● SOURCE DATA:
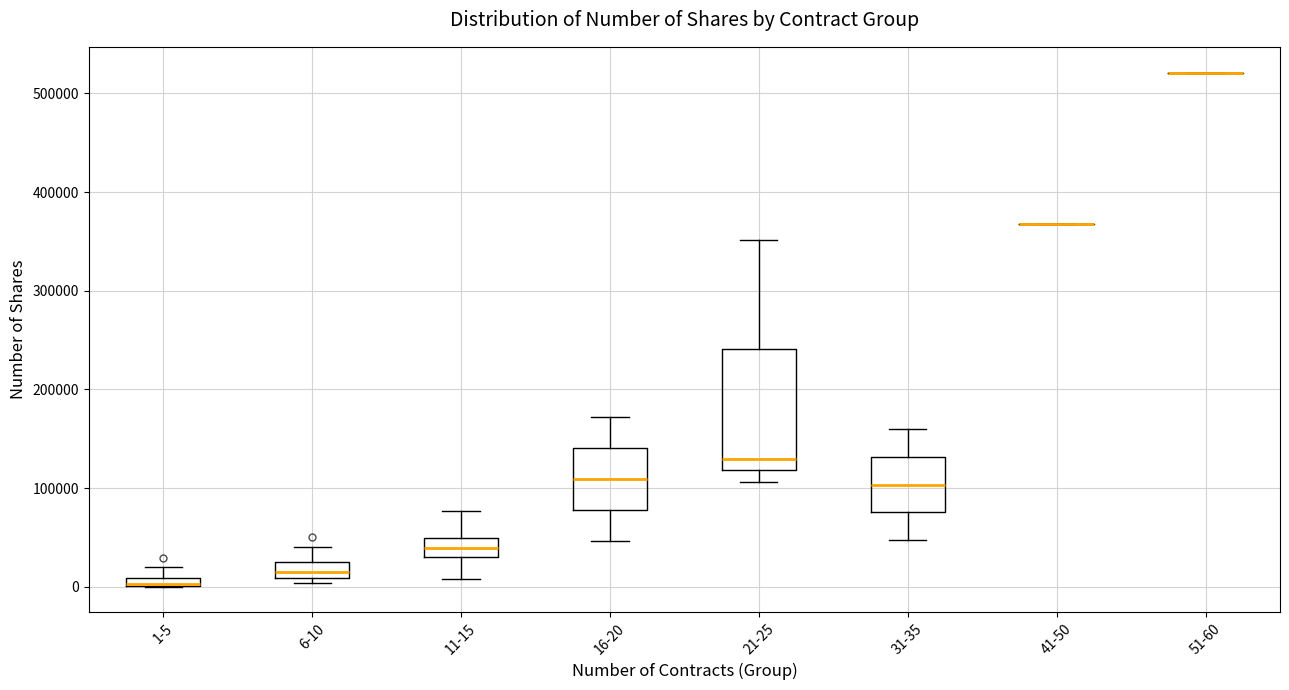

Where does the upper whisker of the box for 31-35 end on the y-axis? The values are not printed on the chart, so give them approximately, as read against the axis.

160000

---

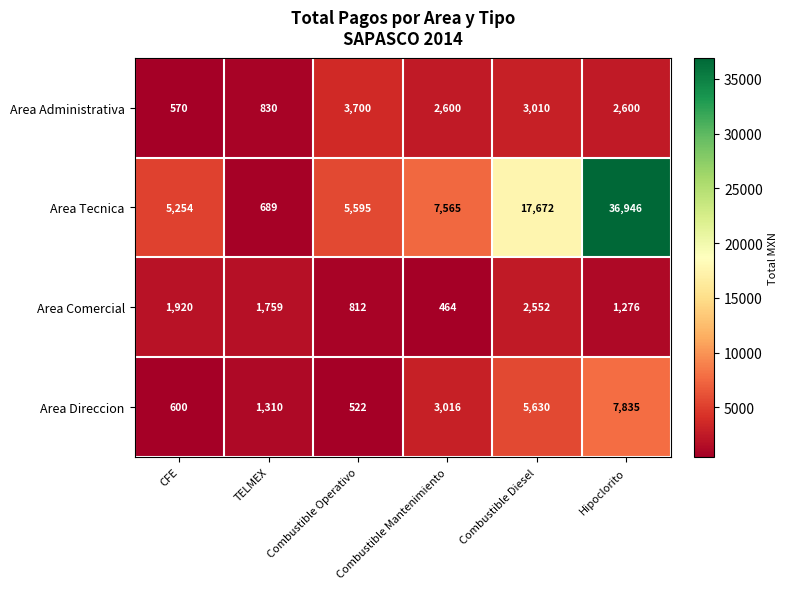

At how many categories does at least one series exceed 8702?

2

==

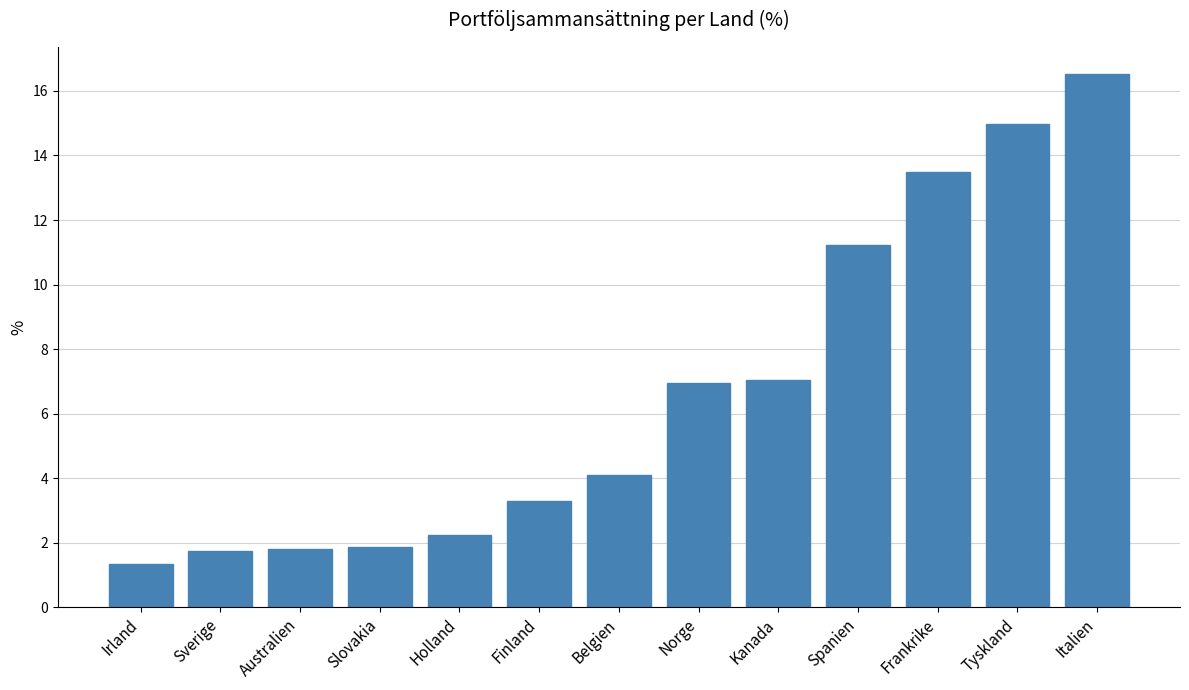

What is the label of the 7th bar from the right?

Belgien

● PROBLEM TO WORK ON:
Count the lines in the entries above that contain the word "does", treating uppercase and lowercase as different, and reply with only the number.

● OUTPUT FOR THIS EXERCISE:
2